[Collected data]
====

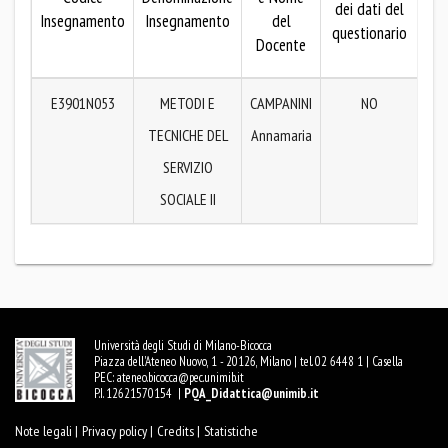
dei dati del
pub
Insegnamento
Insegnamento
del
questionario
de
Docente
qu
E3901N053
METODI E
CAMPANINI
NO
AR
TECNICHE DEL
Annamaria
SERVIZIO
SOCIALE II
Università degli Studi di Milano-Bicocca
Piazza dell'Ateneo Nuovo, 1 - 20126, Milano | tel. 02 6448 1 | Casella
PEC:
ateneo.bicocca@pec.unimib.it
P.I. 12621570154 |
PQA_Didattica@unimib.it
Note legali |
Privacy policy |
Credits |
Statistiche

====

_Exercise goal_: An exact copy of the entries, minus the pictures, is what to return.

_Task solution_:
dei dati del
pub
Insegnamento
Insegnamento
del
questionario
de
Docente
qu
E3901N053
METODI E
CAMPANINI
NO
AR
TECNICHE DEL
Annamaria
SERVIZIO
SOCIALE II
Università degli Studi di Milano-Bicocca
Piazza dell'Ateneo Nuovo, 1 - 20126, Milano | tel. 02 6448 1 | Casella
PEC:
ateneo.bicocca@pec.unimib.it
P.I. 12621570154 |
PQA_Didattica@unimib.it
Note legali |
Privacy policy |
Credits |
Statistiche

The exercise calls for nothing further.